__Work request__. In the data below, switch every "Fatih Belediyesi" to "Fatih Municipality" and leave everything else unchanged. Write out the text again without the pictures.

(Data)

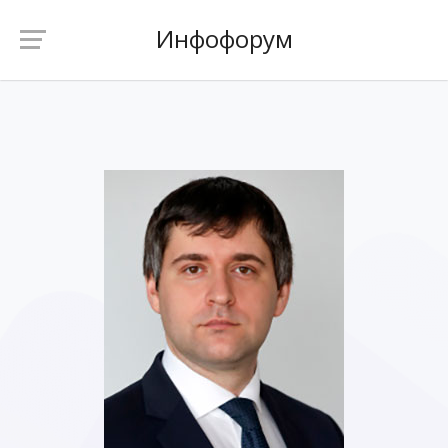
Инфофорум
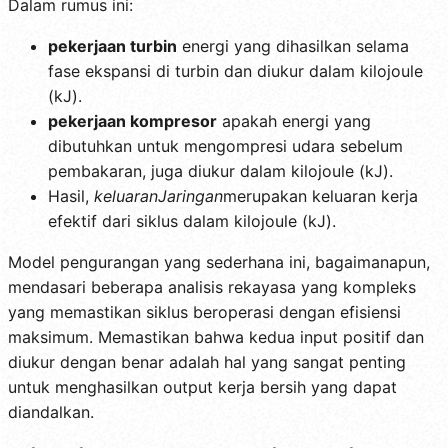
Dalam rumus ini:
pekerjaan turbin
energi yang dihasilkan selama
fase ekspansi di turbin dan diukur dalam kilojoule
(kJ).
pekerjaan kompresor
apakah energi yang
dibutuhkan untuk mengompresi udara sebelum
pembakaran, juga diukur dalam kilojoule (kJ).
Hasil,
keluaranJaringan
merupakan keluaran kerja
efektif dari siklus dalam kilojoule (kJ).
Model pengurangan yang sederhana ini, bagaimanapun,
mendasari beberapa analisis rekayasa yang kompleks
yang memastikan siklus beroperasi dengan efisiensi
maksimum. Memastikan bahwa kedua input positif dan
diukur dengan benar adalah hal yang sangat penting
untuk menghasilkan output kerja bersih yang dapat
diandalkan.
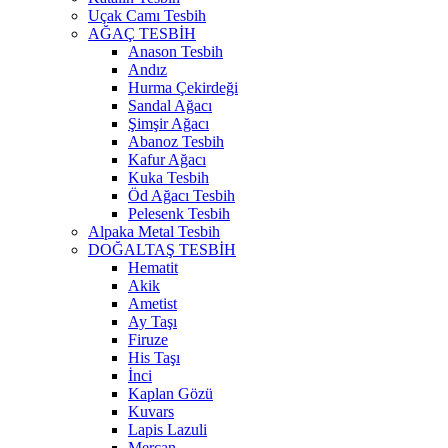
Uçak Camı Tesbih
AĞAÇ TESBİH
Anason Tesbih
Andız
Hurma Çekirdeği
Sandal Ağacı
Şimşir Ağacı
Abanoz Tesbih
Kafur Ağacı
Kuka Tesbih
Öd Ağacı Tesbih
Pelesenk Tesbih
Alpaka Metal Tesbih
DOĞALTAŞ TESBİH
Hematit
Akik
Ametist
Ay Taşı
Firuze
His Taşı
İnci
Kaplan Gözü
Kuvars
Lapis Lazuli
Mercan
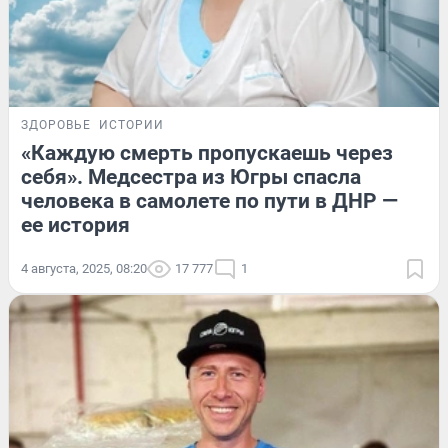
ЗДОРОВЬЕ
ИСТОРИИ
«Каждую смерть пропускаешь через
себя». Медсестра из Югры спасла
человека в самолете по пути в ДНР —
ее история
4 августа, 2025, 08:20
17 777
1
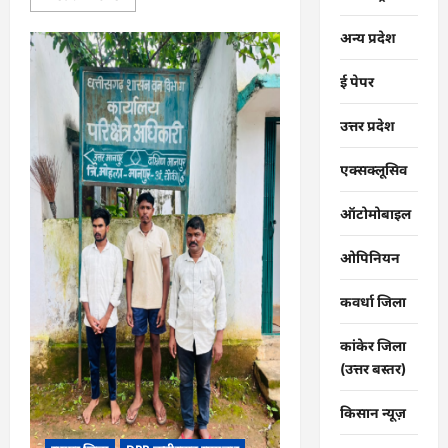
more
about
CG
अन्य प्रदेश
:
गंगरेल
के
ई पेपर
जंगलों
से
गहरे
उत्तर प्रदेश
जख्मों
के
साथ
एक्सक्लूसिव
रेस्क्यू
हुआ
अजगर…
ऑटोमोबाइल
ओपिनियन
कवर्धा जिला
कांकेर जिला
(उत्तर बस्तर)
किसान न्यूज़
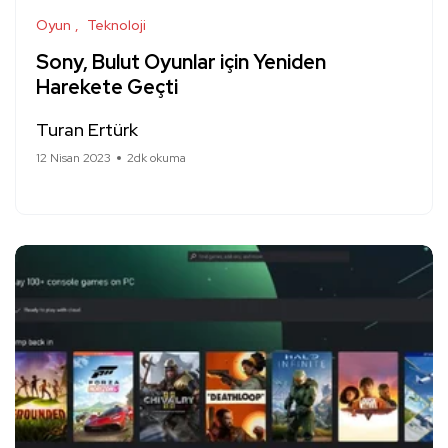
Oyun
Teknoloji
Sony, Bulut Oyunlar için Yeniden
Harekete Geçti
Turan Ertürk
12 Nisan 2023
2dk okuma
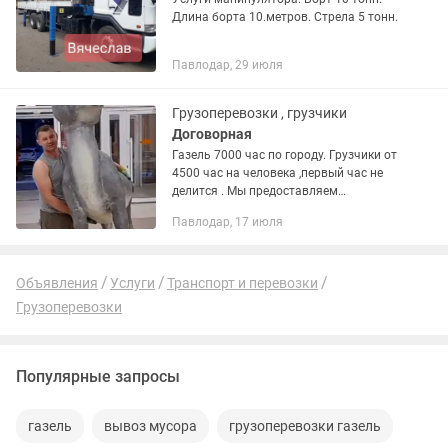
Длина борта 10.метров. Стрела 5 тонн.
Павлодар, 29 июля
Грузоперевозки , грузчики
Договорная
Газель 7000 час по городу. Грузчики от
4500 час на человека ,первый час не
делится . Мы предоставляем
следующие услуги .
Павлодар, 17 июля
Домашние,офисные,дачные переезды .
Сборка- разборка мебели . Вынос
строй...
Объявления
Услуги
Транспорт и перевозки
Грузоперевозки
Популярные запросы
газель
вывоз мусора
грузоперевозки газель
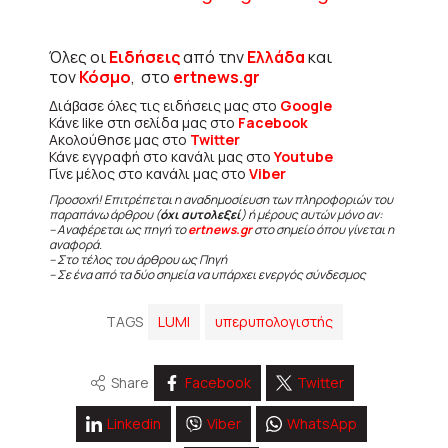
Όλες οι
Ειδήσεις
από την
Ελλάδα
και
τον
Κόσμο
, στο
ertnews.gr
Διάβασε όλες τις ειδήσεις μας στο
Google
Κάνε like στη σελίδα μας στο
Facebook
Ακολούθησε μας στο
Twitter
Κάνε εγγραφή στο κανάλι μας στο
Youtube
Γίνε μέλος στο κανάλι μας στο
Viber
Προσοχή! Επιτρέπεται η αναδημοσίευση των πληροφοριών του
παραπάνω άρθρου (
όχι αυτολεξεί
) ή μέρους αυτών μόνο αν:
– Αναφέρεται ως πηγή το
ertnews.gr
στο σημείο όπου γίνεται η
αναφορά.
– Στο τέλος του άρθρου ως Πηγή
– Σε ένα από τα δύο σημεία να υπάρχει ενεργός σύνδεσμος
TAGS
LUMI
υπερυπολογιστής
Share
Facebook
Twitter
Linkedin
Viber
WhatsApp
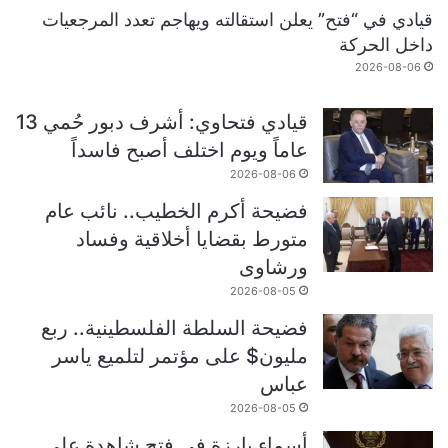
قيادي في “فتح” يعلن استقالته ويهاجم تعدد المرجعيات
داخل الحركة
2026-08-06
قيادي فتحاوي: أشرف دبور حُمي 13
عاماً ويوم اختلف أصبح فاسداً
2026-08-06
فضيحة أكرم الخطيب.. نائب عام
متورط بقضايا أخلاقية وفساد
ورشاوى
2026-08-05
فضيحة السلطة الفلسطينية.. ربع
مليون$ على مؤتمر لتلميع ياسر
عباس
2026-08-05
أسماء بارزة في فتح شاهدة على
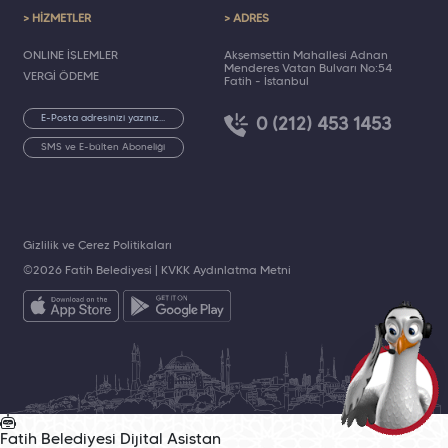
> HİZMETLER
> ADRES
ONLINE İŞLEMLER
Akşemsettin Mahallesi Adnan
Menderes Vatan Bulvarı No:54
VERGİ ÖDEME
Fatih - İstanbul
0 (212) 453 1453
SMS ve E-bülten Aboneliği
Gizlilik ve Çerez Politikaları
©2026 Fatih Belediyesi |
KVKK Aydınlatma Metni
Fatih Belediyesi
Dijital Asistan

(End Data)

__Solved exercise__.
Инфофорум
Dalam rumus ini:
pekerjaan turbin
energi yang dihasilkan selama
fase ekspansi di turbin dan diukur dalam kilojoule
(kJ).
pekerjaan kompresor
apakah energi yang
dibutuhkan untuk mengompresi udara sebelum
pembakaran, juga diukur dalam kilojoule (kJ).
Hasil,
keluaranJaringan
merupakan keluaran kerja
efektif dari siklus dalam kilojoule (kJ).
Model pengurangan yang sederhana ini, bagaimanapun,
mendasari beberapa analisis rekayasa yang kompleks
yang memastikan siklus beroperasi dengan efisiensi
maksimum. Memastikan bahwa kedua input positif dan
diukur dengan benar adalah hal yang sangat penting
untuk menghasilkan output kerja bersih yang dapat
diandalkan.
Uçak Camı Tesbih
AĞAÇ TESBİH
Anason Tesbih
Andız
Hurma Çekirdeği
Sandal Ağacı
Şimşir Ağacı
Abanoz Tesbih
Kafur Ağacı
Kuka Tesbih
Öd Ağacı Tesbih
Pelesenk Tesbih
Alpaka Metal Tesbih
DOĞALTAŞ TESBİH
Hematit
Akik
Ametist
Ay Taşı
Firuze
His Taşı
İnci
Kaplan Gözü
Kuvars
Lapis Lazuli
Mercan
ЗДОРОВЬЕ
ИСТОРИИ
«Каждую смерть пропускаешь через
себя». Медсестра из Югры спасла
человека в самолете по пути в ДНР —
ее история
4 августа, 2025, 08:20
17 777
1
more
about
CG
अन्य प्रदेश
:
गंगरेल
के
ई पेपर
जंगलों
से
गहरे
उत्तर प्रदेश
जख्मों
के
साथ
एक्सक्लूसिव
रेस्क्यू
हुआ
अजगर…
ऑटोमोबाइल
ओपिनियन
कवर्धा जिला
कांकेर जिला
(उत्तर बस्तर)
किसान न्यूज़
Oyun
Teknoloji
Sony, Bulut Oyunlar için Yeniden
Harekete Geçti
Turan Ertürk
12 Nisan 2023
2dk okuma
Длина борта 10.метров. Стрела 5 тонн.
Павлодар, 29 июля
Грузоперевозки , грузчики
Договорная
Газель 7000 час по городу. Грузчики от
4500 час на человека ,первый час не
делится . Мы предоставляем
следующие услуги .
Павлодар, 17 июля
Домашние,офисные,дачные переезды .
Сборка- разборка мебели . Вынос
строй...
Объявления
Услуги
Транспорт и перевозки
Грузоперевозки
Популярные запросы
газель
вывоз мусора
грузоперевозки газель
Όλες οι
Ειδήσεις
από την
Ελλάδα
και
τον
Κόσμο
, στο
ertnews.gr
Διάβασε όλες τις ειδήσεις μας στο
Google
Κάνε like στη σελίδα μας στο
Facebook
Ακολούθησε μας στο
Twitter
Κάνε εγγραφή στο κανάλι μας στο
Youtube
Γίνε μέλος στο κανάλι μας στο
Viber
Προσοχή! Επιτρέπεται η αναδημοσίευση των πληροφοριών του
παραπάνω άρθρου (
όχι αυτολεξεί
) ή μέρους αυτών μόνο αν:
– Αναφέρεται ως πηγή το
ertnews.gr
στο σημείο όπου γίνεται η
αναφορά.
– Στο τέλος του άρθρου ως Πηγή
– Σε ένα από τα δύο σημεία να υπάρχει ενεργός σύνδεσμος
TAGS
LUMI
υπερυπολογιστής
Share
Facebook
Twitter
Linkedin
Viber
WhatsApp
قيادي في “فتح” يعلن استقالته ويهاجم تعدد المرجعيات
داخل الحركة
2026-08-06
قيادي فتحاوي: أشرف دبور حُمي 13
عاماً ويوم اختلف أصبح فاسداً
2026-08-06
فضيحة أكرم الخطيب.. نائب عام
متورط بقضايا أخلاقية وفساد
ورشاوى
2026-08-05
فضيحة السلطة الفلسطينية.. ربع
مليون$ على مؤتمر لتلميع ياسر
عباس
2026-08-05
أسماء بارزة في فتح شاهدة على
> HİZMETLER
> ADRES
ONLINE İŞLEMLER
Akşemsettin Mahallesi Adnan
Menderes Vatan Bulvarı No:54
VERGİ ÖDEME
Fatih - İstanbul
0 (212) 453 1453
SMS ve E-bülten Aboneliği
Gizlilik ve Çerez Politikaları
©2026 Fatih Municipality |
KVKK Aydınlatma Metni
Fatih Municipality
Dijital Asistan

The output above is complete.